British house prices rose at their slowest pace in more than five years, according to data published by mortgage lender Nationwide.
Annual house prices rose 1.6% in October, down from 2% in September, the Nationwide Building Society said.
Before Britain decided to leave the European Union in June 2016, house prices based on the Nationwide’s index were rising by about 5% a year.
Since then, many households have seen their spending power crimped by inflation that has risen faster than pay.
Robert Gardner, Nationwide’s chief economist, said: “The squeeze on household budgets and the uncertain economic outlook is likely to have dampened demand, even though borrowing costs remain low by historic standards and unemployment is at 40-year lows.
“We continue to expect house prices to rise by around 1% over the course of 2018.”
A year ago, the Bank of England raised interest rates for the first time since the global financial crisis and followed this with a further rise in borrowing costs to 0.75% in August.
The BoE is widely expected to keep rates on hold until Britain has left the EU amid concerns of a disorderly exit.
Mr Gardner said looking further ahead, much will depend on broader economic conditions.
“If the uncertainty lifts in the months ahead, there is scope for activity to pick up throughout next year,” Mr Gardner said.
“The squeeze on household incomes is already moderating and policymakers have signalled that interest rates are only expected to rise at a modest pace and to a limited extent in the years ahead.”
Mr Gardner said housing market transactions remain subdued with little change in activity in recent months.
“There were 1.2 million transactions in the 12 months to September 2018, still 30% lower than the levels seen in the same period in 2007.
“There has, however, been a significant change in the pattern of housing transactions over the past decade.”
He said: “Cash purchases have remained buoyant during the recovery period.
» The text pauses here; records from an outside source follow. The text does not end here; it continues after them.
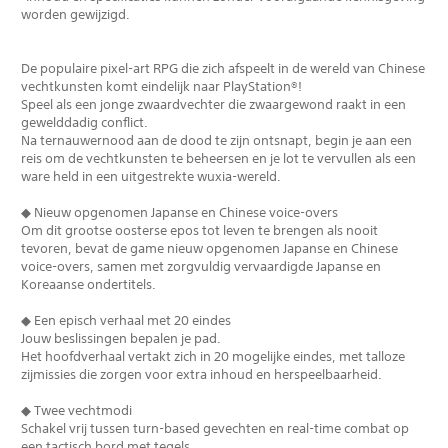
worden gewijzigd.
De populaire pixel-art RPG die zich afspeelt in de wereld van Chinese
vechtkunsten komt eindelijk naar PlayStation®!
Speel als een jonge zwaardvechter die zwaargewond raakt in een
gewelddadig conflict.
Na ternauwernood aan de dood te zijn ontsnapt, begin je aan een
reis om de vechtkunsten te beheersen en je lot te vervullen als een
ware held in een uitgestrekte wuxia-wereld.
◆ Nieuw opgenomen Japanse en Chinese voice-overs
Om dit grootse oosterse epos tot leven te brengen als nooit
tevoren, bevat de game nieuw opgenomen Japanse en Chinese
voice-overs, samen met zorgvuldig vervaardigde Japanse en
Koreaanse ondertitels.
◆ Een episch verhaal met 20 eindes
Jouw beslissingen bepalen je pad.
Het hoofdverhaal vertakt zich in 20 mogelijke eindes, met talloze
zijmissies die zorgen voor extra inhoud en herspeelbaarheid.
◆ Twee vechtmodi
Schakel vrij tussen turn-based gevechten en real-time combat op
een tactisch bord met tegels.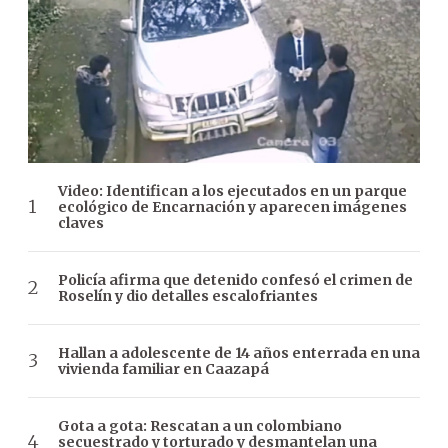
Video: Identifican a los ejecutados en un parque
ecológico de Encarnación y aparecen imágenes
claves
Policía afirma que detenido confesó el crimen de
Roselín y dio detalles escalofriantes
Hallan a adolescente de 14 años enterrada en una
vivienda familiar en Caazapá
Gota a gota: Rescatan a un colombiano
secuestrado y torturado y desmantelan una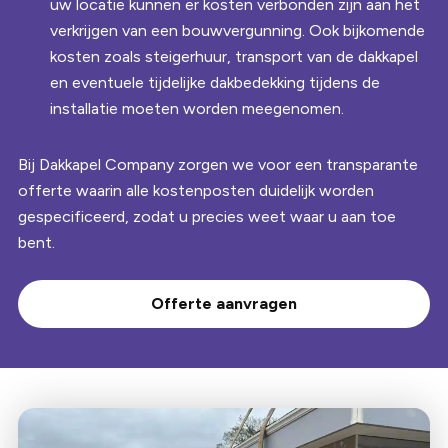
uw locatie kunnen er kosten verbonden zijn aan het
verkrijgen van een bouwvergunning. Ook bijkomende
kosten zoals steigerhuur, transport van de dakkapel
en eventuele tijdelijke dakbedekking tijdens de
installatie moeten worden meegenomen.
Bij Dakkapel Company zorgen we voor een transparante
offerte waarin alle kostenposten duidelijk worden
gespecificeerd, zodat u precies weet waar u aan toe
bent.
Offerte aanvragen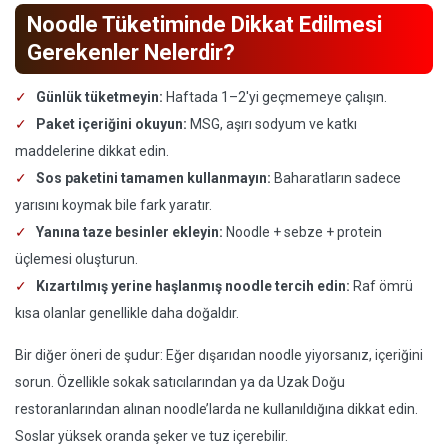
Noodle Tüketiminde Dikkat Edilmesi
Gerekenler Nelerdir?
Günlük tüketmeyin:
Haftada 1–2'yi geçmemeye çalışın.
Paket içeriğini okuyun:
MSG, aşırı sodyum ve katkı
maddelerine dikkat edin.
Sos paketini tamamen kullanmayın:
Baharatların sadece
yarısını koymak bile fark yaratır.
Yanına taze besinler ekleyin:
Noodle + sebze + protein
üçlemesi oluşturun.
Kızartılmış yerine haşlanmış noodle tercih edin:
Raf ömrü
kısa olanlar genellikle daha doğaldır.
Bir diğer öneri de şudur: Eğer dışarıdan noodle yiyorsanız, içeriğini
sorun. Özellikle sokak satıcılarından ya da Uzak Doğu
restoranlarından alınan noodle’larda ne kullanıldığına dikkat edin.
Soslar yüksek oranda şeker ve tuz içerebilir.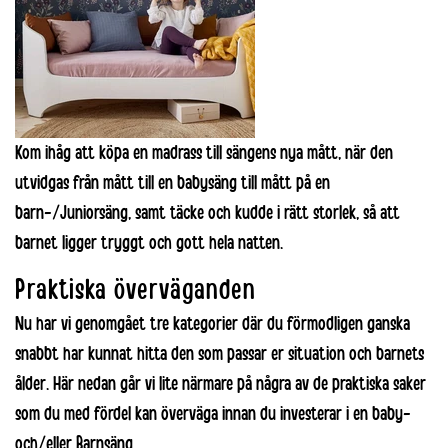
Kom ihåg att köpa en madrass till sängens nya mått, när den
utvidgas från mått till en babysäng till mått på en
barn-/Juniorsäng, samt täcke och kudde i rätt storlek, så att
barnet ligger tryggt och gott hela natten.
Praktiska överväganden
Nu har vi genomgået tre kategorier där du förmodligen ganska
snabbt har kunnat hitta den som passar er situation och barnets
ålder. Här nedan går vi lite närmare på några av de praktiska saker
som du med fördel kan överväga innan du investerar i en baby-
och/eller Barnsäng.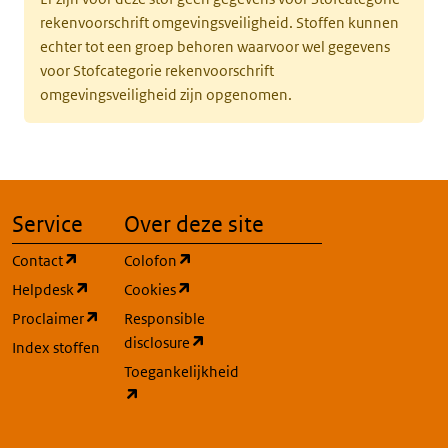
rekenvoorschrift omgevingsveiligheid. Stoffen kunnen
echter tot een groep behoren waarvoor wel gegevens
voor Stofcategorie rekenvoorschrift
omgevingsveiligheid zijn opgenomen.
Service
Over deze site
(opent in een nieuw tabblad)
(opent in een nieuw tabblad)
Contact
Colofon
(opent in een nieuw tabblad)
(opent in een nieuw tabblad)
Helpdesk
Cookies
(opent in een nieuw tabblad)
Proclaimer
Responsible
(opent in een nieuw tabblad)
disclosure
Index stoffen
Toegankelijkheid
(opent in een nieuw tabblad)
This is partly due to the growth of the private rental sector, where the majority of transactions are in cash.
“Demographic trends also partly explain this trend, where an increasing proportion of people own their homes outright and therefore transact in cash when they move.
“Recent years have seen a recovery in first-time buyer transactions, which are now broadly in line with pre-crisis levels.
“The improvement in credit availability, historically low interest rates, together with a steady improvement in labour market conditions in recent years have all helped boost activity.”